Conclusion: gpt-5.6-luna won
The final pick was gpt-5.6-luna. It produced 3,983 characters across 14 paragraphs, meeting both the length and depth requirements, with zero occurrences of the banned worksheet vocabulary. Where it could not verify a cause, it said so honestly. It ran 1,400 characters shorter than gpt-5.5 — but most of that gap was padding.
And the cost fell from $0.72 to $0.11 per article, once I also capped searches at four and lowered the output token ceiling. At 30 articles a month, that is $21 down to $3.
What I took away
- Don't try to buy your way out of a quality problem. Our bot wrote badly not because the model was cheap, but because I had blindfolded it (no web access) and told it to be brief (the prompt). Fix those two and gpt-5.6-luna — one seventh the price of gpt-5.5 — is plenty.

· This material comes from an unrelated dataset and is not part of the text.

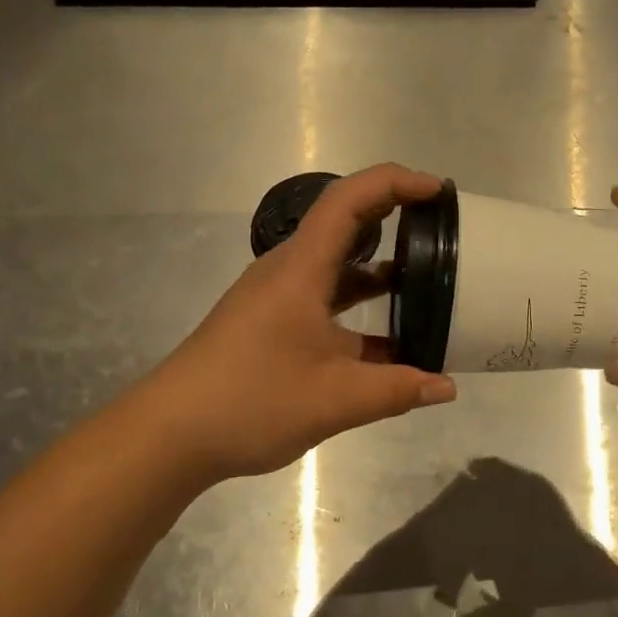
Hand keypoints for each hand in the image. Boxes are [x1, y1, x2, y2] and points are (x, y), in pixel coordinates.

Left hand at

- Voice is the prompt's job. Even gpt-5.5 will write "captured in the CSV as." If you never state who the writing is for — a reader or a client — the model will not decide for you.
- Tool use is billed twice, sometimes three times. OpenAI's web search charges per call and then returns as input tokens. Always cap the number of calls when you enable a tool.
- Skip
json_schemaand you narrow your model choices. Without an enforced schema you become dependent on "expensive models that happen to follow formats." - gpt-5.4-mini isn't stupid — it's short. Comprehension is fine; stamina isn't. Depending on the job, that can be a feature.
- Every test run is a real bill. Experimenting repeatedly on an expensive configuration costs money by itself. Compare against output you already paid for, and generate only one new sample at a time.